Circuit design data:

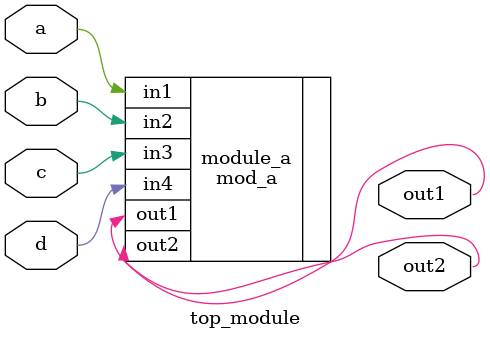
<source format=v>
module top_module(a,b,c,d,out1,out2);
    input a,b,c,d;
    output out1,out2;
    mod_a module_a (.out1(out1),
                    .out2(out2),
                    .in1(a),
                    .in2(b),
                    .in3(c),
                    .in4(d));
endmodule
</source>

PROBLEM TO SOLVE:
Write out all the entries precisely as given, omitting each image.

RESPONSE AREA:
<source format=v>
module top_module(a,b,c,d,out1,out2);
    input a,b,c,d;
    output out1,out2;
    mod_a module_a (.out1(out1),
                    .out2(out2),
                    .in1(a),
                    .in2(b),
                    .in3(c),
                    .in4(d));
endmodule
</source>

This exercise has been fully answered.